TEXT SHOWN section start

Perhaps, the most challenging work involves the hoses that snake through the pathways to permit gardeners to more easily water their plants.  The hoses hook up to the 6 water hydrants along the edge to splitters where at least 5 hoses can begin.  The hydrants are located between the 2 large plots, one 420 feet by 140 feet and the other 320 feet by 80 feet. Often there are many connections between the hose lengths to unscrew to drain the remaining water that can add weight and freeze in the winter.  The hundreds of feet of hoses are awkward to pull by hand into coils, which is how they are stored in the central shared shed until the spring.  Not so long ago, in 2004, there were just 3  hydrants from which gardeners filled their 5 gallon buckets to carry the nearly 40 pounds of water to their gardens, or else gardeners left the watering to the rain. And in the very early history of the garden there was not even one hydrant.

 
Community Action Coalition (CAC) facilitates

Community Action Coalition (CAC) is an important organization in Madison, WI. Begun in 1966, CAC supports multiple community services including food pantries, homeless and housing assistance, clothing centers and Koats for Kids, and the community gardens. Sometimes services cross over, as the community gardeners donate fresh vegetables to the food pantries during the growing season.

TEXT SHOWN section end
RECORDS SUPPLIED section start

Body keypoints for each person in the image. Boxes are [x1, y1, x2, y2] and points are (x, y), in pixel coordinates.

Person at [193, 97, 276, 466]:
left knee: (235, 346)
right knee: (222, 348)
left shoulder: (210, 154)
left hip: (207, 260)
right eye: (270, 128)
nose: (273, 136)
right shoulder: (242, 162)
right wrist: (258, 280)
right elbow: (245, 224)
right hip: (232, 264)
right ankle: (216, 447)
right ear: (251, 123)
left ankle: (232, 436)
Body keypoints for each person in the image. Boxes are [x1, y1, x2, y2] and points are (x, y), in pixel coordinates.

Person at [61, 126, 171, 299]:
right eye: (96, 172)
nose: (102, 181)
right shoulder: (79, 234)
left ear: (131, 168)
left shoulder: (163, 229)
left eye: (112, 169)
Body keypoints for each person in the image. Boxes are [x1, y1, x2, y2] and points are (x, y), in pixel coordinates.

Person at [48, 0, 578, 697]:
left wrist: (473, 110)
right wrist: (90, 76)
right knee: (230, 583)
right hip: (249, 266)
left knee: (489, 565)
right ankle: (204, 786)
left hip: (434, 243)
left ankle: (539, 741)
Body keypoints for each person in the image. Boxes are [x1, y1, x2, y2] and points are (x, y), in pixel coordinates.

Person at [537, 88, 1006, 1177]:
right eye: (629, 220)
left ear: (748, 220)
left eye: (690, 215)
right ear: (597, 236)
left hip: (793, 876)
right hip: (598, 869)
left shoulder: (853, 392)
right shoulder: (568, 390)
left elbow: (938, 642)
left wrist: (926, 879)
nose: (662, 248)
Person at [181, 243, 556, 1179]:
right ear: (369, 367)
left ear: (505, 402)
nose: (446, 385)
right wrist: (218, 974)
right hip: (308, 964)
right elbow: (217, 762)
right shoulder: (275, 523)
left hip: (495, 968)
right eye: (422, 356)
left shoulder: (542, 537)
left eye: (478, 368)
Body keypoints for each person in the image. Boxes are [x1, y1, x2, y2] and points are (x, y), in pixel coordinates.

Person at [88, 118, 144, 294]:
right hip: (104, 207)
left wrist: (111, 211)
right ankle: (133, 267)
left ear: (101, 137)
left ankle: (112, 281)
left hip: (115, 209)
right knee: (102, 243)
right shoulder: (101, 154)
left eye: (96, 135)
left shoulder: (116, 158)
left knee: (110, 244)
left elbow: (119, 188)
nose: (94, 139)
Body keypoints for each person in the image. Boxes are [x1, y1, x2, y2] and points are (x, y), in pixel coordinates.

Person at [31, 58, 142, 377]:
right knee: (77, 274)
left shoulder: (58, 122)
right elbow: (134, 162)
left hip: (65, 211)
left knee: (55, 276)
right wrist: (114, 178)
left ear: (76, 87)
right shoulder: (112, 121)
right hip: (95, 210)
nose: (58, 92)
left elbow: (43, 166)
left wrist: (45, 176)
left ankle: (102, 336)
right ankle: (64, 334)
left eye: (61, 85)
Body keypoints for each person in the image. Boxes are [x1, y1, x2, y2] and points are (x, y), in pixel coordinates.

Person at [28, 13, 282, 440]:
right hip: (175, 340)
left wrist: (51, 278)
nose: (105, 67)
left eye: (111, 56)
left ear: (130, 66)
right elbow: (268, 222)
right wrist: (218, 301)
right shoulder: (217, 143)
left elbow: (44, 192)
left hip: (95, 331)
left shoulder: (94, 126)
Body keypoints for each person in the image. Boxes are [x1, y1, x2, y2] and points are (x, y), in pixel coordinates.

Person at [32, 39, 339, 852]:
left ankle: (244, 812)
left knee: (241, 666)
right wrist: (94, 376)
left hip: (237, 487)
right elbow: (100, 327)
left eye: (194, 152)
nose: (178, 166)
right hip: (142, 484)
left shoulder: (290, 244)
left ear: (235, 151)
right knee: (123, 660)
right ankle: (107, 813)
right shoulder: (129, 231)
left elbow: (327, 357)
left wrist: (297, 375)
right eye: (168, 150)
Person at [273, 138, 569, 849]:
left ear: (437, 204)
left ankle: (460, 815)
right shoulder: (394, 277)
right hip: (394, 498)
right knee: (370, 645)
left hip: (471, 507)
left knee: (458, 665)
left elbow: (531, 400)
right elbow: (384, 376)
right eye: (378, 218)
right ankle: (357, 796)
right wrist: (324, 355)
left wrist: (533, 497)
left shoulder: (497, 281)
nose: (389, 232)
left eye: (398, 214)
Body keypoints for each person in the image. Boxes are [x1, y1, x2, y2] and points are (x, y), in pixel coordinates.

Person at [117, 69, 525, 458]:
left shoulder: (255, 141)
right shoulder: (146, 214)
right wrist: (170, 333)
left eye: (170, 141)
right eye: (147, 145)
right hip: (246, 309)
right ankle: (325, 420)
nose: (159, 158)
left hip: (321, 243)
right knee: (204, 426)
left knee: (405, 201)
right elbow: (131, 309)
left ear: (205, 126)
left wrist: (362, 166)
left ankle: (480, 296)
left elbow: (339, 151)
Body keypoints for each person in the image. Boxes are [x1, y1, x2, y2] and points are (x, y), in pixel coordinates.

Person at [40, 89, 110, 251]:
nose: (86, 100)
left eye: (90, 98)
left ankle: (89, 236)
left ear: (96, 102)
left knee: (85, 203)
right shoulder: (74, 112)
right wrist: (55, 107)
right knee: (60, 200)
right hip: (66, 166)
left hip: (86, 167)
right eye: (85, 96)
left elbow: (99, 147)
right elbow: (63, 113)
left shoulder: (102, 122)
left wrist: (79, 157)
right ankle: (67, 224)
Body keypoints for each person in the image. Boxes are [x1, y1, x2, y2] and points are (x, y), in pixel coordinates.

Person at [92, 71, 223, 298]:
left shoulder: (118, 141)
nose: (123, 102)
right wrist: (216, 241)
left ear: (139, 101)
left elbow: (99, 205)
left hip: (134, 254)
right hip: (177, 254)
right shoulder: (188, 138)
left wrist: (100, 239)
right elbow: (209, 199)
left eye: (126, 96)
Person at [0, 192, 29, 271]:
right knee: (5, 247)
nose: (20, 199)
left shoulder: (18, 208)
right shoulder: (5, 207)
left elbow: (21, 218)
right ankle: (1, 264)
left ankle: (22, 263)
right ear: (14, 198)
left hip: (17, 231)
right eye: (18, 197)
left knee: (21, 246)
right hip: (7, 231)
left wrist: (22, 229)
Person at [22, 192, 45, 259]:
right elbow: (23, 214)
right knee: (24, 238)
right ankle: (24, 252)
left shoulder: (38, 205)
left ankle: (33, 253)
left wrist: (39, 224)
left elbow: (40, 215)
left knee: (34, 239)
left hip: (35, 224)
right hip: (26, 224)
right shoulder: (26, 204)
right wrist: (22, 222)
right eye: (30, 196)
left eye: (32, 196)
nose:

RECORDS SUPPLIED section end

DIRECTIONS |
1: Condense the paragraph of the community garden text that begins "Perhaps, the most challenging work" into a bulleted list, keeping its main facts.
2: Write the next part of the community garden text, picking up after its final sentence.
The listing has nothing to do with the community garden text.

RESULTS BY TASK |
1:
- Hoses run through the pathways so gardeners can water their plants more easily.
- They connect to 6 water hydrants along the edge through splitters, each feeding at least 5 hoses.
- The hydrants sit between the 2 large plots: one 420 by 140 feet, the other 320 by 80 feet.
- Many connections between hose lengths must be unscrewed to drain leftover water, which adds weight and can freeze in winter.
- Hundreds of feet of hose are awkward to coil by hand and are stored in coils in the central shared shed until spring.
- In 2004 there were only 3 hydrants. Gardeners filled 5-gallon buckets and carried nearly 40 pounds of water to their plots, or left the watering to the rain.
- Early in the garden's history there was no hydrant at all.

2:
In all, CAC provides support to over 60 community gardens in Dane County of which 26 are in targeted higher poverty areas, as the Marlborough Park Community Gardens (MPCG) on the southwest side of Madison. Their website www.cacscw.org/gardens.php <http://www.cacscw.org/gardens.php>  lists the areas of assistance that CAC provides gardens and include-- leadership development and organizing to help the gardeners grow as community leaders; outreach, information clearinghouse, and referrals for new gardeners; initial tilling, and assistance acquiring garden materials; translation for Hmong, Spanish, Khmer and English-speakers;  liaison to city departments who provide services to gardens including land, wood chips, compost & water; conferences and workshops at the gardens; support for youth garden projects & gardeners with physical disabilities; and access to donated seeds and plants

Marlborough Park area

Marlborough Park is over 20 acres and is located on Madison’s southwest side, near the University of Wisconsin Arboretum, south of the beltline. There are many amenities that serve the neighborhood including baseball and soccer fields, playgrounds, a shelter for gatherings, paved paths for biking and walking, and the community gardens. The surrounding residents live on either side of the park with Marlborough neighborhood on the east side along Seminole Highway, and Belmar and Allied Drive neighborhoods on the west side along Verona Road. Both neighborhoods are home to diverse populations. The over 100 gardeners draw mostly from these neighborhoods with over half Latinos, 10% of Hmong and Asian origin, and remaining white.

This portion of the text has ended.